WORK INSTRUCTION
Reproduce word for word the lines between those holding "s und Initiativen" and "eit und das wachsende Bedürfnis zu", inclusive, and nothing else from the data below.

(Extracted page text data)
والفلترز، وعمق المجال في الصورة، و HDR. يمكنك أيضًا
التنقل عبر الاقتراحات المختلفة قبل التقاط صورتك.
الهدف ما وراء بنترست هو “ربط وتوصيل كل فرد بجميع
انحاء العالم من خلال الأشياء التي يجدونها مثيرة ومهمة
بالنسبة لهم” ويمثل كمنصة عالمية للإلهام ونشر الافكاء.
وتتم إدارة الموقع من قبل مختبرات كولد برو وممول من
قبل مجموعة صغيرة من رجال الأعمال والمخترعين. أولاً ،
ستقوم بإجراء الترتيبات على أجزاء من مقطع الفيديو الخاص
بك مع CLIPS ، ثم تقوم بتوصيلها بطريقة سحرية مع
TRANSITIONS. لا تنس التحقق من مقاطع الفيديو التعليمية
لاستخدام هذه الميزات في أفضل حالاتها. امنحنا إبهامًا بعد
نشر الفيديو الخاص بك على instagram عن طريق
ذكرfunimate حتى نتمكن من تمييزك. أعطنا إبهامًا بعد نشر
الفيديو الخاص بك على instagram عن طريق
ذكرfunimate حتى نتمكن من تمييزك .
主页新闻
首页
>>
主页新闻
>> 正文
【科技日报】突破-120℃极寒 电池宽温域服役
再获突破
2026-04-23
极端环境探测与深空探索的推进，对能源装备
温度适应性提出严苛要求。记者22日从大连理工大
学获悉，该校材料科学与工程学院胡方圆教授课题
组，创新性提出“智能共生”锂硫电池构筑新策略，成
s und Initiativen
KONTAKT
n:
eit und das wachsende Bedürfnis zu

--

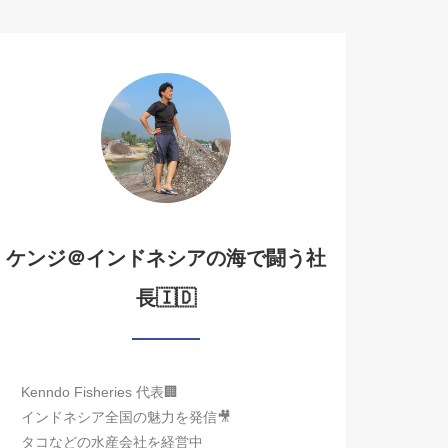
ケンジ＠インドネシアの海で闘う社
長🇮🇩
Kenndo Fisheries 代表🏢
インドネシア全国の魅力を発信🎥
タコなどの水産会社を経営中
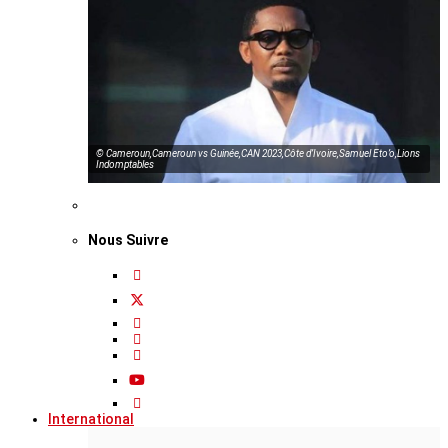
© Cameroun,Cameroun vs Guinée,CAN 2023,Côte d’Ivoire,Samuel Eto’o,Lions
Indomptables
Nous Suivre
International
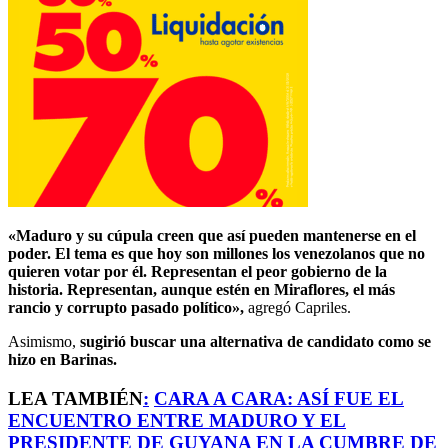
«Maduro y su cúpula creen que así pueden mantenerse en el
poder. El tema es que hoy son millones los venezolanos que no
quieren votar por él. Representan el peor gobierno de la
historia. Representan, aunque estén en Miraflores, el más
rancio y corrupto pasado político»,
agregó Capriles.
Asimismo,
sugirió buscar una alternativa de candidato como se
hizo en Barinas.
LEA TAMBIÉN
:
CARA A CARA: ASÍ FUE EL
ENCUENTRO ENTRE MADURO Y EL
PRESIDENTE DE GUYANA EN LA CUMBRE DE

TASK ANSWER
s und Initiativen
KONTAKT
n:
eit und das wachsende Bedürfnis zu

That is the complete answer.